Overall, the evidence shows that crisis prevention process of supervisors did not perform well
during the financial crisis.
Conclusion
The current financial crunch was a global crisis in terms of its approach and scale of impact. It
impacted almost all the economies and losses incurred by investors and shareholders were
enormous. The prime reason for this crisis attributed to corporate governance failure. The review
of literature conducted in this paper revealed various aspects of corporate governance, which
collapsed during the global crisis in financial firms and banks, because of board oversight,
transparency and disclosure, risk management system, and remuneration system. Several
researchers and academicians have derived key lessons, which relate to deficient features of
corporate governance emphasized by outcomes of the crisis. The study is captivating from the
view of policy makers and regulators.

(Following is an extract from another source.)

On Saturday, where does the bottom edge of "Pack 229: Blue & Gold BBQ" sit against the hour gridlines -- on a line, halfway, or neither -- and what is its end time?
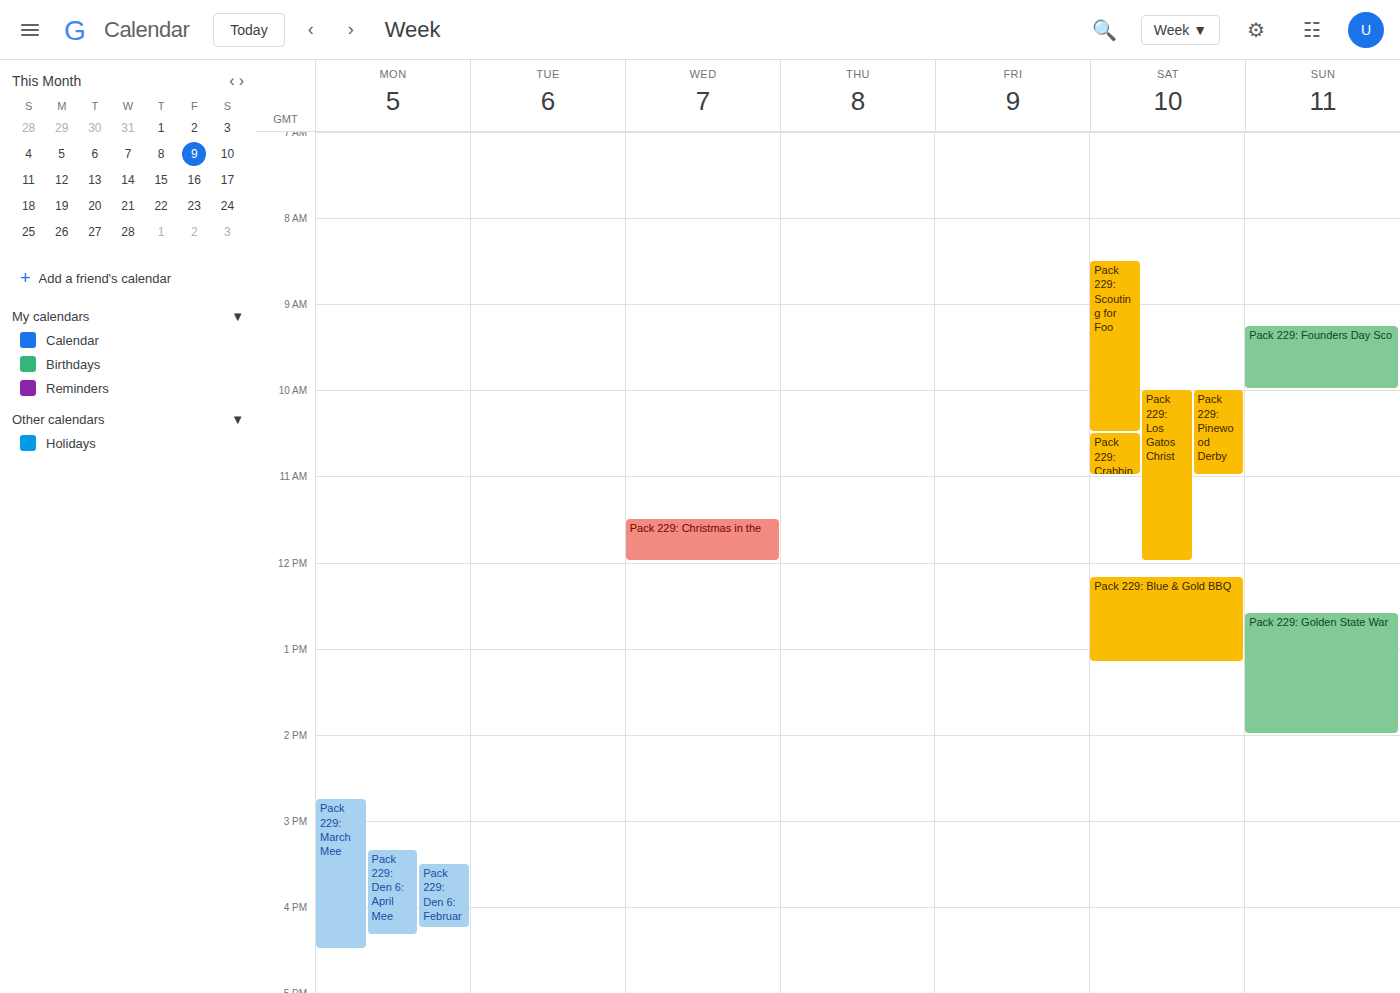
13:10 -- neither: 10 minutes below the 13:00 line and 50 minutes above the 14:00 line.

Lessons from the failure of corporate governance in
financial institutions and banking sector may be utilized for the development of new guidelines
not only for financial firms, but non financial firms can also derive its benefits. The lessons and
implications learnt from this financial crunch can trigger new horizons in corporate governance
reforms and new appropriate practices and policies may emerge, which can be applied to
different jurisdictions. It is a high time for corporate governance regulators to keep in touch with
contemporary scenarios, and increase the standard of corporate governance so as to safeguard the
wealth of millions of stakeholders, and shareholders.